For families that are homeless, life adversity has overwhelmed their ability to bounce back.

It is usually a combination of factors that include a things like job loss (or poorly paying jobs), unstable family life, substance abuse, mental or physical health issues, family violence, neighborhood violence, and lack of good role models. In many cases, these factors have existed in a family for multiple generations, making poverty a way of life with no easy way out.

As a history of job loss, evictions, unpaid bills, and health issues add up, the barriers to getting out of homelessness get higher and higher. The challenge of dealing with multiple bureaucratic organizations makes the problem all the more difficult. Families get to the point where they simply cannot solve the issues on their own.

They need a friend with the experiences and resources to help them.

How Impact Center works and why the model is successful

The concept that makes the “Impact” model work is simple: The school district identifies families who are ready to do the hard work of changing their life trajectory. In Kansas City, Kan., Avenue of Life assigns them a Case Manager (the friend) who works intensively with the family to connect them to the various resources (partner agencies) that can help them with their unique circumstances.

The partner agencies have made a commitment to work with Avenue of Life and their case manager to break down the barriers and overcome the bureaucratic challenges for each family. As the families (both parents and kids) develop the skills (like budgeting and caring for a home), Avenue of Life helps them find dignified, affordable housing. The support then continues for that family until all of their children have graduated from high school, helping to ensure that they don't fall back into old habits.

Numbers show it has worked. Over 95% of the families placed in permanent housing are still housed 18 months after placement. The L.P. Cookingham Institute of Urban Affairs at the University of Missouri-Kansas City has been chronicling its success.

Impact Center is working closely with the leaders of the Avenue of Life program to replicate the model in the Center community. A community non-profit organization called Serve the World Charities is serving as the backbone agency (same role played by Avenue of Life in KCK).

Serve the World, in conjunction with several other community organizations including Colonial Presbyterian Church, Caring for Kids, Holmeswood Baptist Church and the Center School District have organized the Impact Center program. A variety of partner agencies have been recruited and have agreed to participate. The program is working on a small scale with a group of families, and is already starting to show success.

The next step is to raise the funds to hire a case manager so that the program can be expanded.

How to help

In 2019, the Center Education Foundation Board of Directors decided to support the Impact Center Program as a major initiative. The foundation is seeking funding for the case manager position to support Center students and families.
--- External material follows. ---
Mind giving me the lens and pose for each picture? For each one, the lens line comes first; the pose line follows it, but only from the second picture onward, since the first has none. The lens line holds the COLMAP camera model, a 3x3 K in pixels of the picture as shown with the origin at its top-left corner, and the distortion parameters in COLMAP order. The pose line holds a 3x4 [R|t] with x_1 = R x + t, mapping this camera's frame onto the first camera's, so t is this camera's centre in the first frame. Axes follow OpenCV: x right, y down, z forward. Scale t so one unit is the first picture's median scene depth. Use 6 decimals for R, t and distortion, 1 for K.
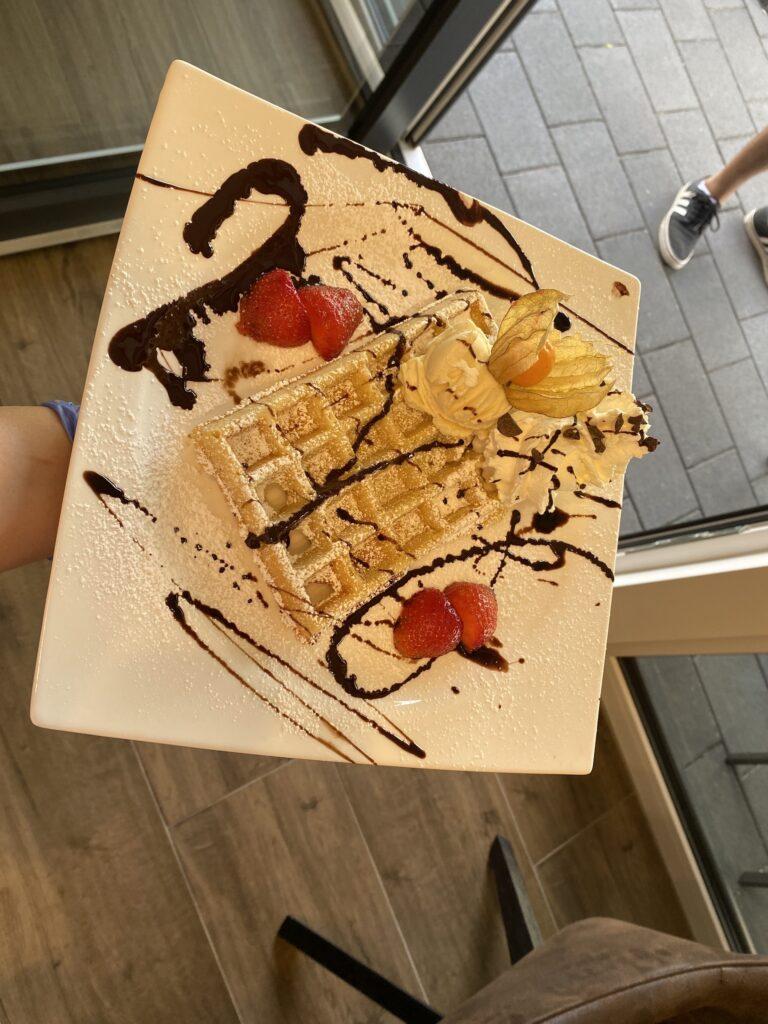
lens RADIAL K [[789.0, 0, 384.0], [0, 789.0, 512.0], [0, 0, 1]] dist [0.086752, -0.295020]
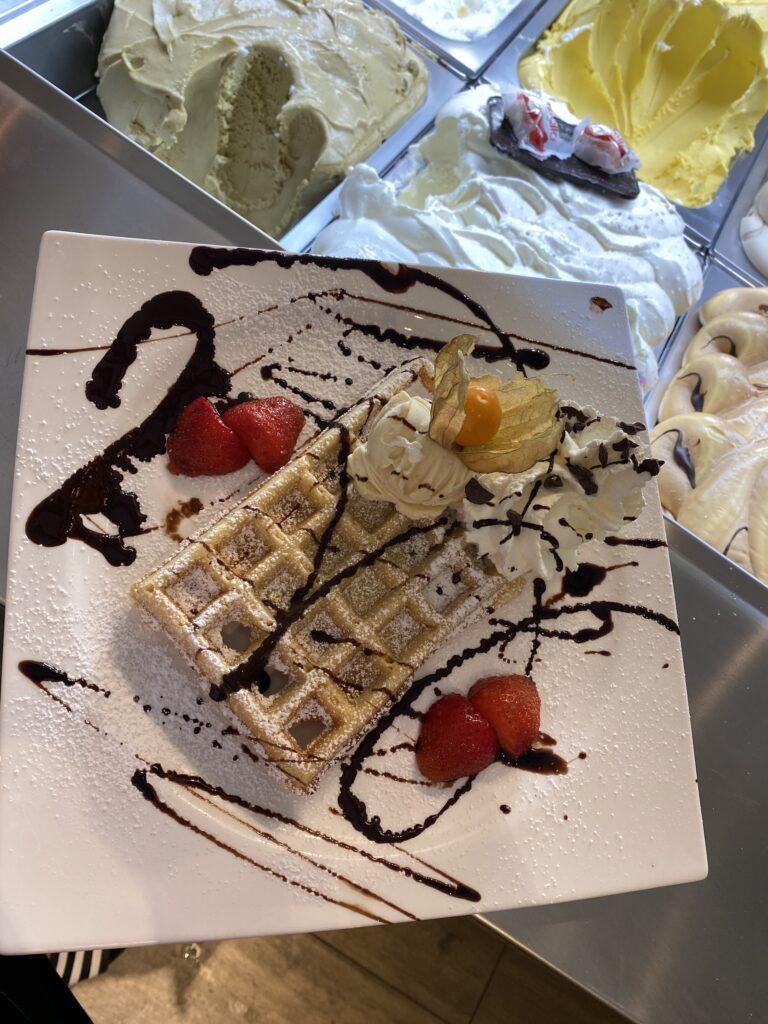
lens RADIAL K [[789.0, 0, 384.0], [0, 789.0, 512.0], [0, 0, 1]] dist [0.086752, -0.295020]
pose [[0.947393, -0.257970, -0.189466, 0.220902], [0.235318, 0.962634, -0.134019, 0.004539], [0.216960, 0.082384, 0.972698, 0.135299]]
Former Mayor Sly James is scheduled to help give the campaign a boost by appearing on a Facebook Live stream from the annual Alumni Dinner from Center High School Oct. 11 on the foundation’s Facebook page.

The families in need have hit a point in life where they cannot dig out of the hole by themselves. They need a friend. Impact Center will provide that friend in the form of the case manager. And that friend will have access to the resources of the entire community to help the family get out of the hole, find stability in their life, and allow their children to thrive and build a brighter future for their life.